*** Opening Provided material ***
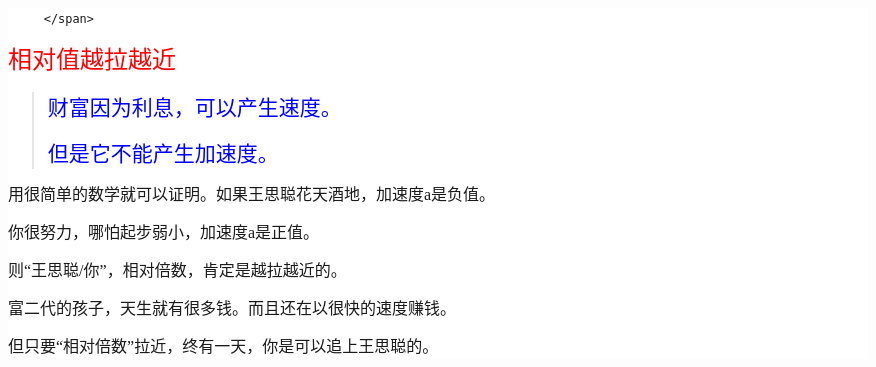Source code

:          </span>
</p>
<p style="line-height:150%;">
<span style="font-size:24px;line-height:150%;font-family:微软雅黑,sans-serif;color:red;">
          相对值越拉越近
         </span>
</p>
<p style="line-height:150%;">
<span style="font-size:16px;line-height:150%;font-family:华文楷体;">
</span>
</p>
<blockquote>
<p style="line-height:150%;">
<span style="font-size:21px;line-height:150%;font-family:微软雅黑,sans-serif;color:blue;">
           财富因为利息，可以产生速度。
          </span>
</p>
<p style="line-height:150%;">
<span style="font-size:21px;line-height:150%;font-family:微软雅黑,sans-serif;color:blue;">
           但是它不能产生加速度。
          </span>
</p>
</blockquote>
<p style="line-height:150%;">
<span style="font-size:16px;line-height:150%;font-family:华文楷体;">
</span>
</p>
<p style="line-height:150%;">
<span style="font-size:16px;line-height:150%;font-family:华文楷体;">
          用很简单的数学就可以证明。如果王思聪花天酒地，加速度a是负值。
         </span>
</p>
<p style="line-height:150%;">
<span style="font-size:16px;line-height:150%;font-family:华文楷体;">
          你很努力，哪怕起步弱小，加速度a是正值。
         </span>
</p>
<p style="line-height:150%;">
<span style="font-size:16px;line-height:150%;font-family:华文楷体;">
          则“王思聪/你”，相对倍数，肯定是越拉越近的。
         </span>
</p>
<p style="line-height:150%;">
<span style="font-size:16px;line-height:150%;font-family:华文楷体;">
</span>
</p>
<p style="line-height:150%;">
<span style="font-size:16px;line-height:150%;font-family:华文楷体;">
</span>
</p>
<p style="line-height:150%;">
<span style="font-size:16px;line-height:150%;font-family:华文楷体;">
          富二代的孩子，天生就有很多钱。而且还在以很快的速度赚钱。
         </span>
</p>
<p style="line-height:150%;">
<span style="font-size:16px;line-height:150%;font-family:华文楷体;">
          但只要“相对倍数”拉近，终有一天，你是可以追上王思聪的。
         </span>
</p>
<p style="line-height:150%;">
<span style="font-size:16px;line-height:150%;font-family:华文楷体;">
</span>
</p>
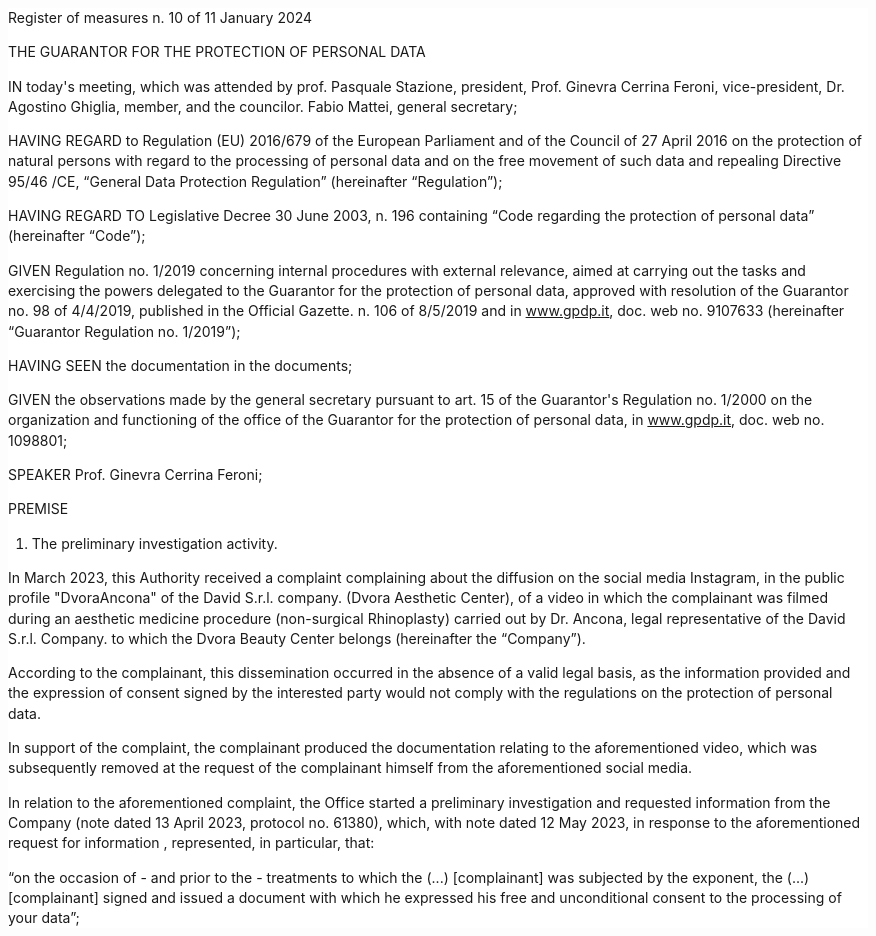 Register of measures
n. 10 of 11 January 2024

THE GUARANTOR FOR THE PROTECTION OF PERSONAL DATA

IN today's meeting, which was attended by prof. Pasquale Stazione, president, Prof. Ginevra Cerrina Feroni, vice-president, Dr. Agostino Ghiglia, member, and the councilor. Fabio Mattei, general secretary;

HAVING REGARD to Regulation (EU) 2016/679 of the European Parliament and of the Council of 27 April 2016 on the protection of natural persons with regard to the processing of personal data and on the free movement of such data and repealing Directive 95/46 /CE, “General Data Protection Regulation” (hereinafter “Regulation”);

HAVING REGARD TO Legislative Decree 30 June 2003, n. 196 containing “Code regarding the protection of personal data” (hereinafter “Code”);

GIVEN Regulation no. 1/2019 concerning internal procedures with external relevance, aimed at carrying out the tasks and exercising the powers delegated to the Guarantor for the protection of personal data, approved with resolution of the Guarantor no. 98 of 4/4/2019, published in the Official Gazette. n. 106 of 8/5/2019 and in www.gpdp.it, doc. web no. 9107633 (hereinafter “Guarantor Regulation no. 1/2019”);

HAVING SEEN the documentation in the documents;

GIVEN the observations made by the general secretary pursuant to art. 15 of the Guarantor's Regulation no. 1/2000 on the organization and functioning of the office of the Guarantor for the protection of personal data, in www.gpdp.it, doc. web no. 1098801;

SPEAKER Prof. Ginevra Cerrina Feroni;

PREMISE

1. The preliminary investigation activity.

In March 2023, this Authority received a complaint complaining about the diffusion on the social media Instagram, in the public profile "DvoraAncona" of the David S.r.l. company. (Dvora Aesthetic Center), of a video in which the complainant was filmed during an aesthetic medicine procedure (non-surgical Rhinoplasty) carried out by Dr. Ancona, legal representative of the David S.r.l. Company. to which the Dvora Beauty Center belongs (hereinafter the “Company”).

According to the complainant, this dissemination occurred in the absence of a valid legal basis, as the information provided and the expression of consent signed by the interested party would not comply with the regulations on the protection of personal data.

In support of the complaint, the complainant produced the documentation relating to the aforementioned video, which was subsequently removed at the request of the complainant himself from the aforementioned social media.

In relation to the aforementioned complaint, the Office started a preliminary investigation and requested information from the Company (note dated 13 April 2023, protocol no. 61380), which, with note dated 12 May 2023, in response to the aforementioned request for information , represented, in particular, that:

“on the occasion of - and prior to the - treatments to which the (...) \[complainant\] was subjected by the exponent, the (...) \[complainant\] signed and issued a document with which he expressed his free and unconditional consent to the processing of your data”;
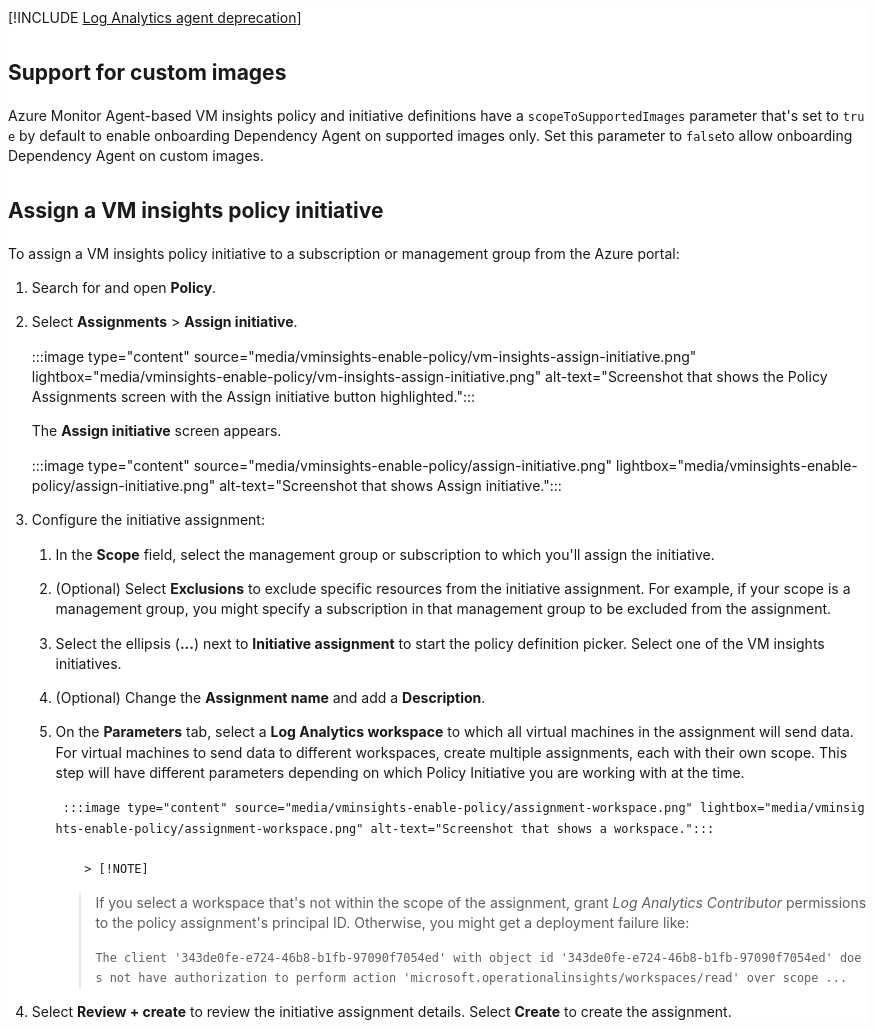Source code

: [!INCLUDE [Log Analytics agent deprecation](../../../includes/log-analytics-agent-deprecation.md)]

## Support for custom images

Azure Monitor Agent-based VM insights policy and initiative definitions have a `scopeToSupportedImages` parameter that's set to `true` by default to enable onboarding Dependency Agent on supported images only. Set this parameter to `false`to allow onboarding Dependency Agent on custom images.  

## Assign a VM insights policy initiative

To assign a VM insights policy initiative to a subscription or management group from the Azure portal:

1. Search for and open **Policy**.
1. Select **Assignments** > **Assign initiative**.

    :::image type="content" source="media/vminsights-enable-policy/vm-insights-assign-initiative.png" lightbox="media/vminsights-enable-policy/vm-insights-assign-initiative.png" alt-text="Screenshot that shows the Policy Assignments screen with the Assign initiative button highlighted.":::

    The **Assign initiative** screen appears.

    :::image type="content" source="media/vminsights-enable-policy/assign-initiative.png" lightbox="media/vminsights-enable-policy/assign-initiative.png" alt-text="Screenshot that shows Assign initiative.":::

1. Configure the initiative assignment:

    1. In the **Scope** field, select the management group or subscription to which you'll assign the initiative.
    1. (Optional) Select **Exclusions** to exclude specific resources from the initiative assignment. For example, if your scope is a management group, you might specify a subscription in that management group to be excluded from the assignment.
    1. Select the ellipsis (**...**) next to **Initiative assignment** to start the policy definition picker. Select one of the VM insights initiatives.
    1. (Optional) Change the **Assignment name** and add a **Description**.
   1. On the **Parameters** tab, select a **Log Analytics workspace** to which all virtual machines in the assignment will send data. For virtual machines to send data to different workspaces, create multiple assignments, each with their own scope.  This step will have different parameters depending on which Policy Initiative you are working with at the time.
   
           :::image type="content" source="media/vminsights-enable-policy/assignment-workspace.png" lightbox="media/vminsights-enable-policy/assignment-workspace.png" alt-text="Screenshot that shows a workspace.":::

              > [!NOTE]
        > If you select a workspace that's not within the scope of the assignment, grant *Log Analytics Contributor* permissions to the policy assignment's principal ID. Otherwise, you might get a deployment failure like:
        >
        > `The client '343de0fe-e724-46b8-b1fb-97090f7054ed' with object id '343de0fe-e724-46b8-b1fb-97090f7054ed' does not have authorization to perform action 'microsoft.operationalinsights/workspaces/read' over scope ...`

1. Select **Review + create** to review the initiative assignment details. Select **Create** to create the assignment.

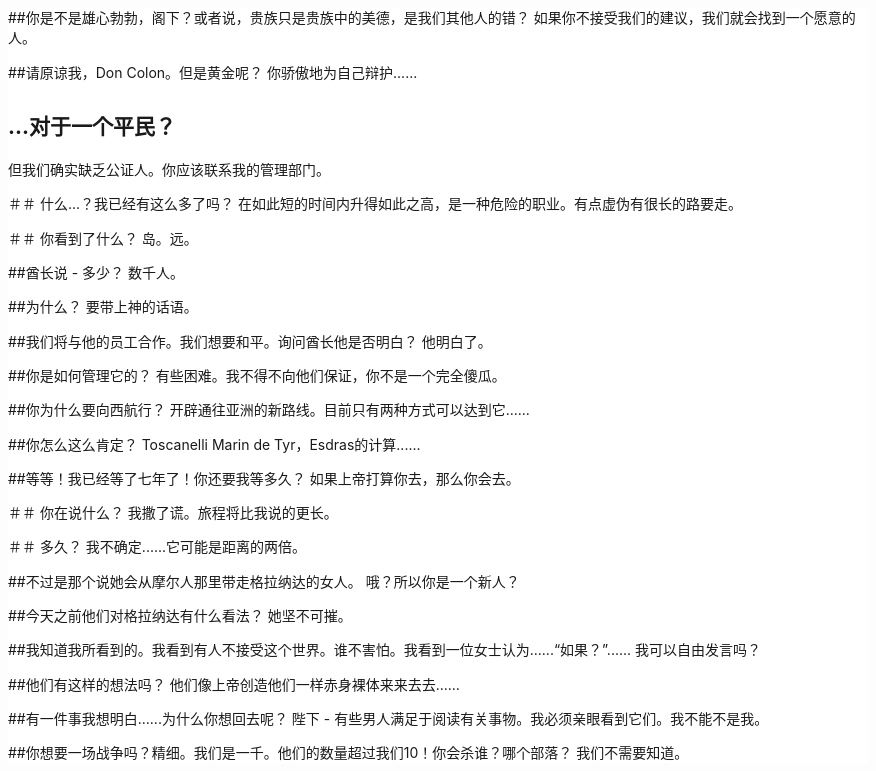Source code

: ##你是不是雄心勃勃，阁下？或者说，贵族只是贵族中的美德，是我们其他人的错？
如果你不接受我们的建议，我们就会找到一个愿意的人。

##请原谅我，Don Colon。但是黄金呢？
你骄傲地为自己辩护......

## ...对于一个平民？
但我们确实缺乏公证人。你应该联系我的管理部门。

＃＃ 什么...？我已经有这么多了吗？
在如此短的时间内升得如此之高，是一种危险的职业。有点虚伪有很长的路要走。

＃＃ 你看到了什么？
岛。远。

##酋长说 - 多少？
数千人。

##为什么？
要带上神的话语。

##我们将与他的员工合作。我们想要和平。询问酋长他是否明白？
他明白了。

##你是如何管理它的？
有些困难。我不得不向他们保证，你不是一个完全傻瓜。

##你为什么要向西航行？
开辟通往亚洲的新路线。目前只有两种方式可以达到它......

##你怎么这么肯定？
Toscanelli Marin de Tyr，Esdras的计算......

##等等！我已经等了七年了！你还要我等多久？
如果上帝打算你去，那么你会去。

＃＃ 你在说什么？
我撒了谎。旅程将比我说的更长。

＃＃ 多久？
我不确定......它可能是距离的两倍。

##不过是那个说她会从摩尔人那里带走格拉纳达的女人。
哦？所以你是一个新人？

##今天之前他们对格拉纳达有什么看法？
她坚不可摧。

##我知道我所看到的。我看到有人不接受这个世界。谁不害怕。我看到一位女士认为......“如果？”......
我可以自由发言吗？

##他们有这样的想法吗？
他们像上帝创造他们一样赤身裸体来来去去......

##有一件事我想明白......为什么你想回去呢？
陛下 - 有些男人满足于阅读有关事物。我必须亲眼看到它们。我不能不是我。

##你想要一场战争吗？精细。我们是一千。他们的数量超过我们10！你会杀谁？哪个部落？
我们不需要知道。
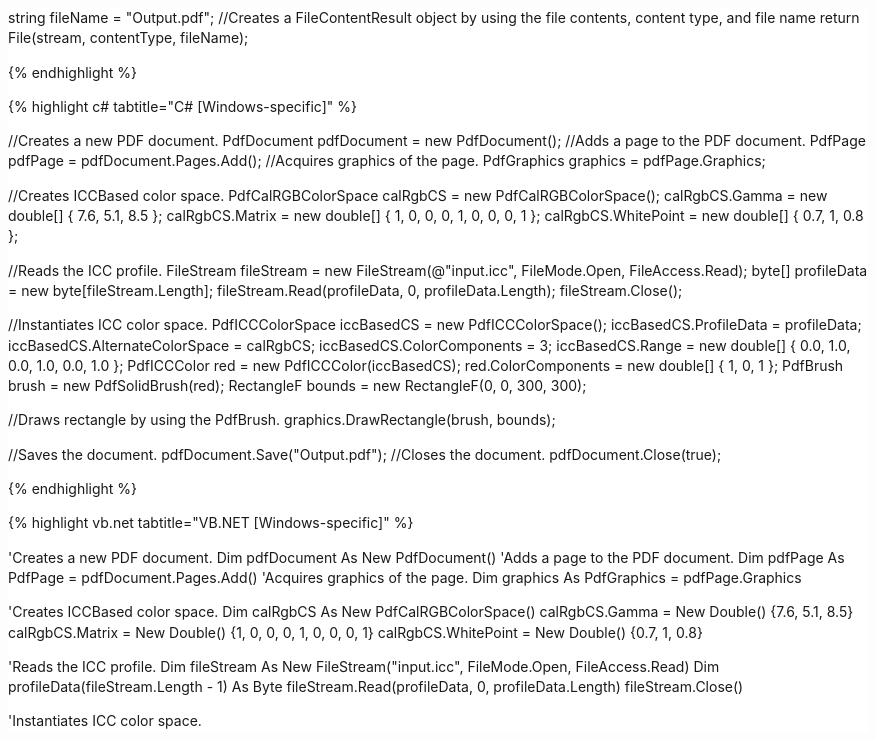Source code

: string fileName = "Output.pdf";
//Creates a FileContentResult object by using the file contents, content type, and file name
return File(stream, contentType, fileName);

{% endhighlight %}

{% highlight c# tabtitle="C# [Windows-specific]" %}

//Creates a new PDF document.
PdfDocument pdfDocument = new PdfDocument();
//Adds a page to the PDF document.
PdfPage pdfPage = pdfDocument.Pages.Add();
//Acquires graphics of the page.
PdfGraphics graphics = pdfPage.Graphics;

//Creates ICCBased color space.
PdfCalRGBColorSpace calRgbCS = new PdfCalRGBColorSpace();
calRgbCS.Gamma = new double[] { 7.6, 5.1, 8.5 };
calRgbCS.Matrix = new double[] { 1, 0, 0, 0, 1, 0, 0, 0, 1 };
calRgbCS.WhitePoint = new double[] { 0.7, 1, 0.8 };

//Reads the ICC profile.
FileStream fileStream = new FileStream(@"input.icc", FileMode.Open, FileAccess.Read);
byte[] profileData = new byte[fileStream.Length];
fileStream.Read(profileData, 0, profileData.Length);
fileStream.Close();

//Instantiates ICC color space.
PdfICCColorSpace iccBasedCS = new PdfICCColorSpace();
iccBasedCS.ProfileData = profileData;
iccBasedCS.AlternateColorSpace = calRgbCS;
iccBasedCS.ColorComponents = 3;
iccBasedCS.Range = new double[] { 0.0, 1.0, 0.0, 1.0, 0.0, 1.0 };
PdfICCColor red = new PdfICCColor(iccBasedCS);
red.ColorComponents = new double[] { 1, 0, 1 };
PdfBrush brush = new PdfSolidBrush(red);
RectangleF bounds = new RectangleF(0, 0, 300, 300);

//Draws rectangle by using the PdfBrush.
graphics.DrawRectangle(brush, bounds);

//Saves the document.
pdfDocument.Save("Output.pdf");
//Closes the document.
pdfDocument.Close(true);

{% endhighlight %}

{% highlight vb.net tabtitle="VB.NET [Windows-specific]" %}

'Creates a new PDF document.
Dim pdfDocument As New PdfDocument()
'Adds a page to the PDF document.
Dim pdfPage As PdfPage = pdfDocument.Pages.Add()
'Acquires graphics of the page.
Dim graphics As PdfGraphics = pdfPage.Graphics

'Creates ICCBased color space.
Dim calRgbCS As New PdfCalRGBColorSpace()
calRgbCS.Gamma = New Double() {7.6, 5.1, 8.5}
calRgbCS.Matrix = New Double() {1, 0, 0, 0, 1, 0, 0, 0, 1}
calRgbCS.WhitePoint = New Double() {0.7, 1, 0.8}

'Reads the ICC profile.
Dim fileStream As New FileStream("input.icc", FileMode.Open, FileAccess.Read)
Dim profileData(fileStream.Length - 1) As Byte
fileStream.Read(profileData, 0, profileData.Length)
fileStream.Close()

'Instantiates ICC color space.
*** Closing Provided material ***
Directive »
Go through the listing above and write out exactly the lines starting with the one holding "PdfGraphics graphics = pdfPage.Graphics;" and running through the one holding "iccBasedCS.AlternateColorSpace = calRgbCS;", ends included, and no others.

Exercise response »
PdfGraphics graphics = pdfPage.Graphics;

//Creates ICCBased color space.
PdfCalRGBColorSpace calRgbCS = new PdfCalRGBColorSpace();
calRgbCS.Gamma = new double[] { 7.6, 5.1, 8.5 };
calRgbCS.Matrix = new double[] { 1, 0, 0, 0, 1, 0, 0, 0, 1 };
calRgbCS.WhitePoint = new double[] { 0.7, 1, 0.8 };

//Reads the ICC profile.
FileStream fileStream = new FileStream(@"input.icc", FileMode.Open, FileAccess.Read);
byte[] profileData = new byte[fileStream.Length];
fileStream.Read(profileData, 0, profileData.Length);
fileStream.Close();

//Instantiates ICC color space.
PdfICCColorSpace iccBasedCS = new PdfICCColorSpace();
iccBasedCS.ProfileData = profileData;
iccBasedCS.AlternateColorSpace = calRgbCS;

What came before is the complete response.